Ricker’s Dream Season At Dunkirk Cut Short By Pandemic

Ken Ricker
Ken Ricker’s basketball season to remember began last summer when his alarm clock woke him up at 4:45 each morning.
“I wanted to shut it off,” he admitted.
But by the time Ricker made the half-hour drive from his Lakewood home to Dunkirk High School for a 6 a.m. workout with a group of fired-up girls, his frame of mind changed.
“When someone has you running at 6 in the morning, that’s not ideal,” the Marauders coach said. “For those girls to show up, and show up every day and work so hard, that’s where it all started.”
What a ride it turned out to be.
In his second season as head coach at the northern Chautauqua County school, Ricker and assistant Bill Canfield guided senior-dominated Dunkirk to a 24-1 record, including a Chautauqua-Cattaraugus Athletic Association Division 1 West title and a Section VI Class B-1 championship.
Along the way, the Marauders posted four Class B-1 playoff victories and a crossover win, each one more impressive than the last.
But considering that the current seniors won only one game when they were freshmen and were beaten handily as sophomores in the sectional final, getting to the brink of the New York State Public High School Athletic Association quarterfinals this season was, well, nothing short of miraculous.
Deploying a system that required playing at break-neck speed on offense with a heavy reliance on 3-point attempts, in addition to pressure defense, Dunkirk dispatched City Honors, 85-74, in the Class B-1 semifinals and downed Iroquois, 79-76, in the finals, setting up a third meeting with division-rival Southwestern in the Class B crossover game at the Buffalo State Sports Arena.
At stake was a berth in the Far West Regional, but Dunkirk’s chances of advancing appeared bleak at best as the Trojans, who had lost twice to the Marauders during the regular season, led 60-40 with two minutes left in the third quarter.
Then Dunkirk went on a run to remember.
Sparked by the play of Kymi Nance, Jessica Beehler, Nadara Odell, Amari Carter and Olivia Smith, the Marauders finished the game on a 35-2 clip en route to a 75-62 victory.

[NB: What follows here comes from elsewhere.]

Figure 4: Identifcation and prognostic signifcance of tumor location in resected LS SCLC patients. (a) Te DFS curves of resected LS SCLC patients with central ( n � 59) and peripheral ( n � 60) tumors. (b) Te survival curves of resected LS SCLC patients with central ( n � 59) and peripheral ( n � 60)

The surge affirmed to Ricker that Beehler’s season-long “mantra” was spot on.
“We’re never going to stop,” the point guard said.

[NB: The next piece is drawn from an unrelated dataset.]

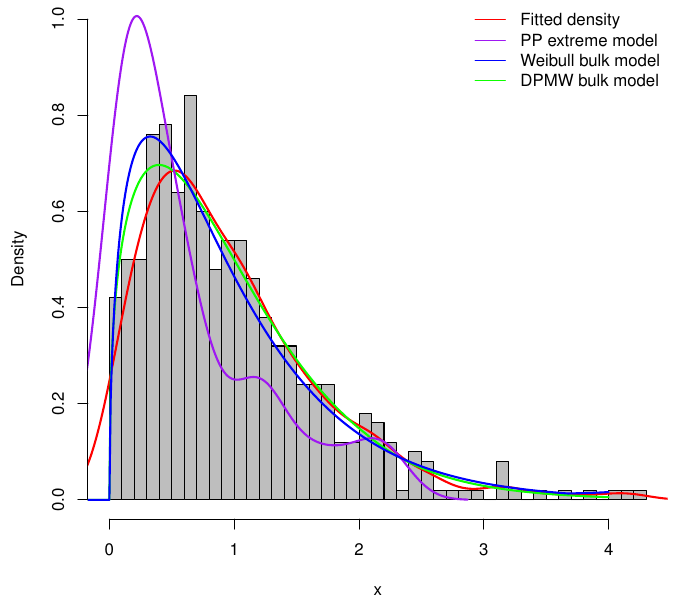
Figure 7. The posterior density plot for three models (the DPMW-PPR model, the PP extreme value model and the WMPP extreme model) with n = 500. The red line shows the true density function, the green line, the blue line and the purple line are the posterior density function of the DPMW-PPR model, the WMPP extreme model and the PP extreme value model, respectively.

And they didn’t, maybe because they didn’t want to let each other down.
“They just really love each other,” Ricker said. ” … They root for each other and generally care about each other. … I told them many times they were a perfect group.”
After the epic win over Southwestern, that “perfect group” never had a chance to see how much farther it could extend the season.
“We went to a team dinner the night that (NBA player) Rudy Gobert had tested positive (for the coronavirus),” Ricker said. “We knew we weren’t going to get to play again. … What’s going to stand out for me is the playoff run and the resiliency of those kids. Both the Iroquois game and the City Honors game, we had foul trouble, we had a lot of adversity. They just kept working, kept going.”
In reality, the girls were following the lead of their coach, whose new teaching job in the classroom during the school day helped him with the transition to his other “teaching” job after the final bell.
“When I left at 3:30 to drive to Dunkirk, I knew I had made a difference (with the fifth-graders) and they had made a difference in me. … In Dunkirk, (the girls) just wanted someone to stick with them.”
That’s what Ricker did for his team in what turned out to be his final high school season on the bench. The day after the remainder of the postseason was canceled last month, Ricker was named the new women’s basketball coach at Jamestown Community College.
“For us as a family, our move to Lakewood, along with taking the Persell job and getting a chance to work with those kids, it’s really been a good year for us,” Ricker said.
It gets even better today as he is The Post-Journal’s girls basketball Coach of the Year. It marks the fourth time in his coaching year he has been so honored, having earned that distinction following the 2006, 2007 and 2011 seasons when he was calling the shots for the Jamestown program.
Ricker leaves the high school scene with a 176-43 record and four Section VI championships. As he transitions to the National Junior College Athletic Association next season, he’s not about to forget this last title.
“My main goal was to get back there, put them back on the stage at Buffalo State,” Ricker said.
The Marauders put on a grand performance indeed.